**TO DO**
Your reply should be the complete data, reproduced exactly.

**Extracted records**
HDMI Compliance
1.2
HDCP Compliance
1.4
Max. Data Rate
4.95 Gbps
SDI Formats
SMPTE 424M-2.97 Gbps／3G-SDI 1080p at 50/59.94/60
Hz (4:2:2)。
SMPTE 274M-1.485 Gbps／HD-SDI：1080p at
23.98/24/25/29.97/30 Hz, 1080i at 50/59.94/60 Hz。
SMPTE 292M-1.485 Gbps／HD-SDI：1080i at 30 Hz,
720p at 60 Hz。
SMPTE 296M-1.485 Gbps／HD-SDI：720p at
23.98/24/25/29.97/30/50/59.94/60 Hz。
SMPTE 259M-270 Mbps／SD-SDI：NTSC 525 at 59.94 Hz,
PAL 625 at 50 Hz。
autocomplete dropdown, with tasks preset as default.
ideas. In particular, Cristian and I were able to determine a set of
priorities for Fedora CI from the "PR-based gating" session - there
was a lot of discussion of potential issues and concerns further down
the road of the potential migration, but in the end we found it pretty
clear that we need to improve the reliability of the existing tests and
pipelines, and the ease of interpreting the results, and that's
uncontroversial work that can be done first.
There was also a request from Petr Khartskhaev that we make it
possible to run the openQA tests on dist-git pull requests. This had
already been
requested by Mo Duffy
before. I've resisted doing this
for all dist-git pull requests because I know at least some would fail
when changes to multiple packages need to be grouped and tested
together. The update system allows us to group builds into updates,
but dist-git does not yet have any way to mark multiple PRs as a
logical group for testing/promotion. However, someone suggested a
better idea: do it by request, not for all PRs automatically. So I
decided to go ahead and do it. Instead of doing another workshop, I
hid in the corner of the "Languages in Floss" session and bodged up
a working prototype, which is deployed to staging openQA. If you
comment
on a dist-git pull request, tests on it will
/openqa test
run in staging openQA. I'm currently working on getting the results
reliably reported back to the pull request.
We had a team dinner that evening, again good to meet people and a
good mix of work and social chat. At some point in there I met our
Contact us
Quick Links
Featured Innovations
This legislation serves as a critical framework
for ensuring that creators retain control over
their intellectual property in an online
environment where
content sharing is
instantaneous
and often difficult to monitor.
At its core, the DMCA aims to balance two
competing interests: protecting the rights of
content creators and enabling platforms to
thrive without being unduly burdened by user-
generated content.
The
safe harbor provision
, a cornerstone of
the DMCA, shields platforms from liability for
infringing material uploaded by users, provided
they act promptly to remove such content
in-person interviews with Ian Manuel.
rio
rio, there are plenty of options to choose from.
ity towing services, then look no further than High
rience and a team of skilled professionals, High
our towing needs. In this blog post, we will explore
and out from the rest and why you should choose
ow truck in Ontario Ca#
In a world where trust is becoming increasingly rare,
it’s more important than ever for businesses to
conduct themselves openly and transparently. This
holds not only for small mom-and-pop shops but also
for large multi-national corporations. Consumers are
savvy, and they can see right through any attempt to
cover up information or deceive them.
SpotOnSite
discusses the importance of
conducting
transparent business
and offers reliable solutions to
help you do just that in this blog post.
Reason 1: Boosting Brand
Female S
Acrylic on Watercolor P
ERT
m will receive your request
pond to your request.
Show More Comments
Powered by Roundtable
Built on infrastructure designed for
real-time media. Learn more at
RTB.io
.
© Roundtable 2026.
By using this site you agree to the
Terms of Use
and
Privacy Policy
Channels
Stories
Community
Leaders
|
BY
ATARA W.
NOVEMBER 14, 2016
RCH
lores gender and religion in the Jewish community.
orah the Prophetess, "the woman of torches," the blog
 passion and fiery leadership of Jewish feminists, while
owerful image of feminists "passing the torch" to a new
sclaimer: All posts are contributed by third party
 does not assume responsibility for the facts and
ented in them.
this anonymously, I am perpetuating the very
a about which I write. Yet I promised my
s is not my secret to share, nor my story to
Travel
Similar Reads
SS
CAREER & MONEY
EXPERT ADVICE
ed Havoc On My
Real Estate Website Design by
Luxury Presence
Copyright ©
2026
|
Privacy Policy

**SOLUTION TO THE EXERCISE**
HDMI Compliance
1.2
HDCP Compliance
1.4
Max. Data Rate
4.95 Gbps
SDI Formats
SMPTE 424M-2.97 Gbps／3G-SDI 1080p at 50/59.94/60
Hz (4:2:2)。
SMPTE 274M-1.485 Gbps／HD-SDI：1080p at
23.98/24/25/29.97/30 Hz, 1080i at 50/59.94/60 Hz。
SMPTE 292M-1.485 Gbps／HD-SDI：1080i at 30 Hz,
720p at 60 Hz。
SMPTE 296M-1.485 Gbps／HD-SDI：720p at
23.98/24/25/29.97/30/50/59.94/60 Hz。
SMPTE 259M-270 Mbps／SD-SDI：NTSC 525 at 59.94 Hz,
PAL 625 at 50 Hz。
autocomplete dropdown, with tasks preset as default.
ideas. In particular, Cristian and I were able to determine a set of
priorities for Fedora CI from the "PR-based gating" session - there
was a lot of discussion of potential issues and concerns further down
the road of the potential migration, but in the end we found it pretty
clear that we need to improve the reliability of the existing tests and
pipelines, and the ease of interpreting the results, and that's
uncontroversial work that can be done first.
There was also a request from Petr Khartskhaev that we make it
possible to run the openQA tests on dist-git pull requests. This had
already been
requested by Mo Duffy
before. I've resisted doing this
for all dist-git pull requests because I know at least some would fail
when changes to multiple packages need to be grouped and tested
together. The update system allows us to group builds into updates,
but dist-git does not yet have any way to mark multiple PRs as a
logical group for testing/promotion. However, someone suggested a
better idea: do it by request, not for all PRs automatically. So I
decided to go ahead and do it. Instead of doing another workshop, I
hid in the corner of the "Languages in Floss" session and bodged up
a working prototype, which is deployed to staging openQA. If you
comment
on a dist-git pull request, tests on it will
/openqa test
run in staging openQA. I'm currently working on getting the results
reliably reported back to the pull request.
We had a team dinner that evening, again good to meet people and a
good mix of work and social chat. At some point in there I met our
Contact us
Quick Links
Featured Innovations
This legislation serves as a critical framework
for ensuring that creators retain control over
their intellectual property in an online
environment where
content sharing is
instantaneous
and often difficult to monitor.
At its core, the DMCA aims to balance two
competing interests: protecting the rights of
content creators and enabling platforms to
thrive without being unduly burdened by user-
generated content.
The
safe harbor provision
, a cornerstone of
the DMCA, shields platforms from liability for
infringing material uploaded by users, provided
they act promptly to remove such content
in-person interviews with Ian Manuel.
rio
rio, there are plenty of options to choose from.
ity towing services, then look no further than High
rience and a team of skilled professionals, High
our towing needs. In this blog post, we will explore
and out from the rest and why you should choose
ow truck in Ontario Ca#
In a world where trust is becoming increasingly rare,
it’s more important than ever for businesses to
conduct themselves openly and transparently. This
holds not only for small mom-and-pop shops but also
for large multi-national corporations. Consumers are
savvy, and they can see right through any attempt to
cover up information or deceive them.
SpotOnSite
discusses the importance of
conducting
transparent business
and offers reliable solutions to
help you do just that in this blog post.
Reason 1: Boosting Brand
Female S
Acrylic on Watercolor P
ERT
m will receive your request
pond to your request.
Show More Comments
Powered by Roundtable
Built on infrastructure designed for
real-time media. Learn more at
RTB.io
.
© Roundtable 2026.
By using this site you agree to the
Terms of Use
and
Privacy Policy
Channels
Stories
Community
Leaders
|
BY
ATARA W.
NOVEMBER 14, 2016
RCH
lores gender and religion in the Jewish community.
orah the Prophetess, "the woman of torches," the blog
 passion and fiery leadership of Jewish feminists, while
owerful image of feminists "passing the torch" to a new
sclaimer: All posts are contributed by third party
 does not assume responsibility for the facts and
ented in them.
this anonymously, I am perpetuating the very
a about which I write. Yet I promised my
s is not my secret to share, nor my story to
Travel
Similar Reads
SS
CAREER & MONEY
EXPERT ADVICE
ed Havoc On My
Real Estate Website Design by
Luxury Presence
Copyright ©
2026
|
Privacy Policy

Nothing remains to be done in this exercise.